When I think, I think too much.
Things and situations, trials and circumstances …
They stay on my mind for far too long.
I’ll take something simple that I should hope for the best in …
But I analyze it instead.
I’m cynical and pessimistic; I see the worst in myself.
I ruin positive situations and strengthen the anxiety of negative ones.
I used to rationalize that I was saving myself from heartache.
If I don’t get my hopes up, I won’t be let down.
But if I’m always in the pit, will I ever see the light above me?
* * *
One day, I finally grew tired of hurting.
I saw that this isn’t who I am; it’s what I’ve become.
Negativity defined me in more ways than I realized.
It was how I was seeing myself and the world around me.
I wasn’t optimistic about anything anymore.

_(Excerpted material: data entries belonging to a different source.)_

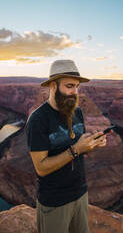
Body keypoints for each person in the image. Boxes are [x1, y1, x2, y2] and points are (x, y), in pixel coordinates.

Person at [26, 60, 107, 233]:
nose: (75, 92)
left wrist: (93, 143)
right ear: (53, 85)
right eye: (70, 86)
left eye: (77, 87)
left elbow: (80, 149)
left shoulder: (76, 112)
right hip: (55, 201)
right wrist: (76, 149)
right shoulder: (38, 119)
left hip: (80, 194)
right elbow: (41, 168)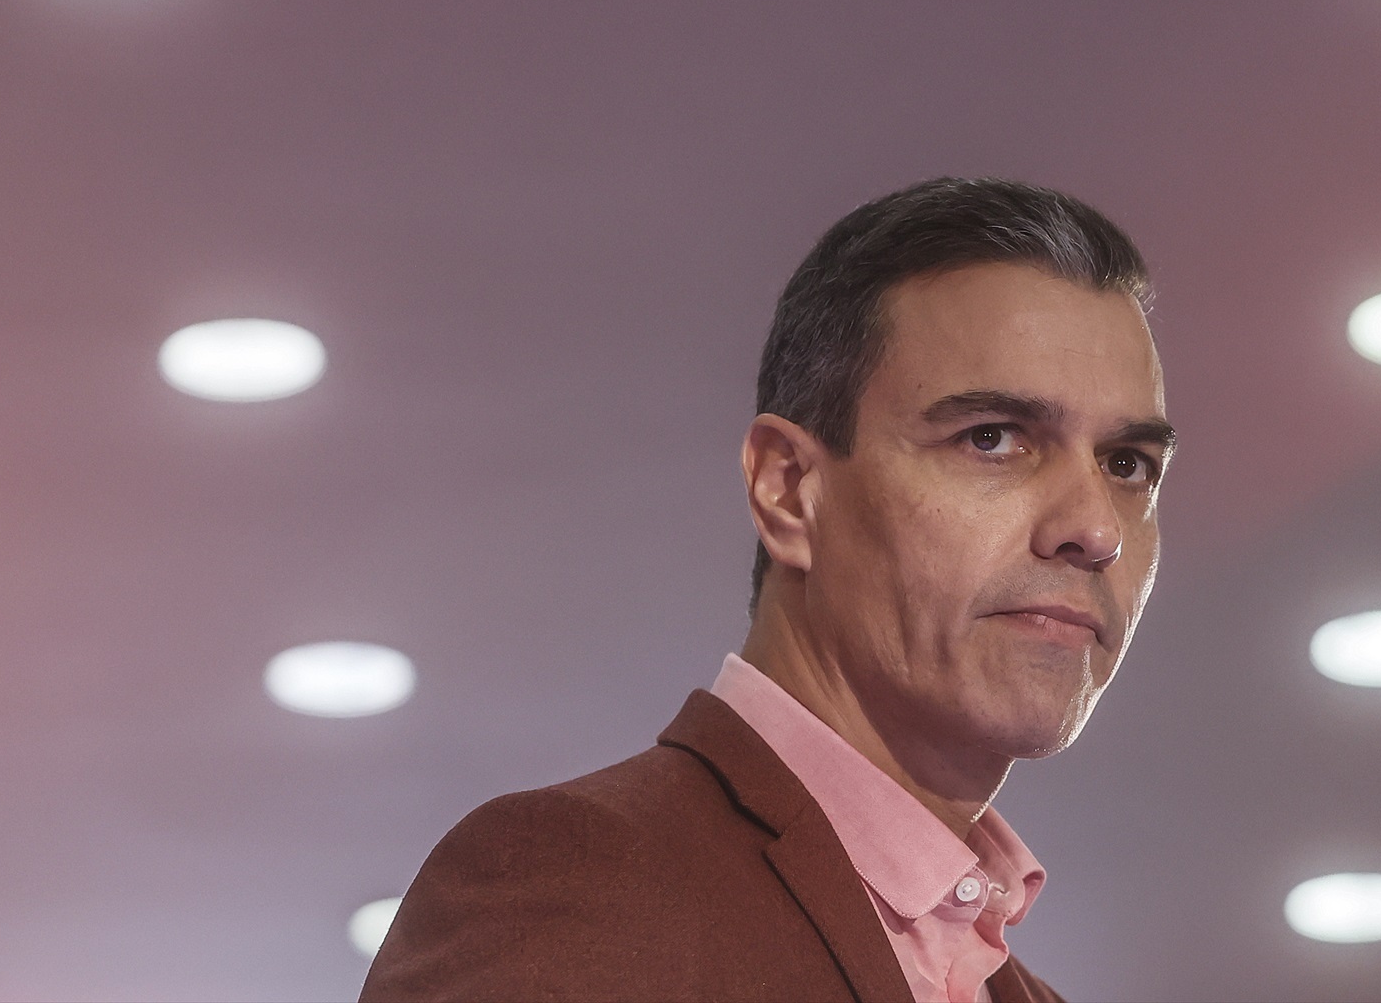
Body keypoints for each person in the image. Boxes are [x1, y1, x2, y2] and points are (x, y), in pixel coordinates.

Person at [360, 178, 1173, 1003]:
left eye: (1127, 464)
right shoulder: (578, 883)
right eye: (991, 438)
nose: (1095, 527)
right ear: (788, 490)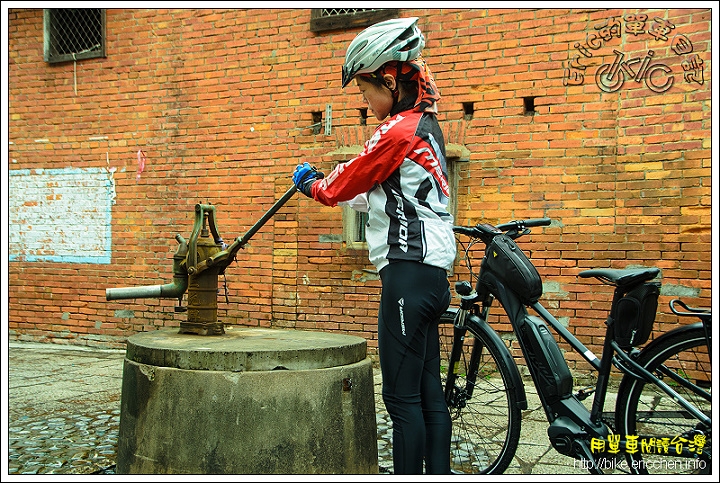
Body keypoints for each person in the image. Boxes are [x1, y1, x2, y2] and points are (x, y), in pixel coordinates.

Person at [291, 17, 455, 475]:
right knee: (428, 394)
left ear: (389, 79)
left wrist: (313, 183)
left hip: (405, 272)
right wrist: (333, 181)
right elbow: (381, 189)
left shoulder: (398, 130)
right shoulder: (427, 127)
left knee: (401, 400)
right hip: (432, 276)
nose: (367, 104)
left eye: (367, 93)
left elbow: (344, 184)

I thought that I was saving myself from pain by living in it.
Keeping your expectations low does not rescue you from heartache.
It creates a different kind of pain.
* * *
I’m done allowing myself to ruin the positivity in my life.
I’m going to be hopeful and optimistic.
I want to look for the best in people … including myself.
I want to forgive … AND forget.
This is a journey that I’m confidently beginning.
What is my goal?
TO BE FREE.
Thank you so much for reading! The words I have shared with you above is the prayer that’s on my heart today. It’s a task that I’m taking upon myself and putting my all into because I want to be happy again. I want to be an optimistic, hopeful person, without investing all of my happiness in things that can change.
Being content with who I am, along with the way that other people are, is something I need to do. I can be excited for something without emotionally needing it to happen. I can smile at strangers and greet them without worrying if they’ll greet me back.
It’s a process, and I’m learning so much. ❤ I hope you have a beautiful day!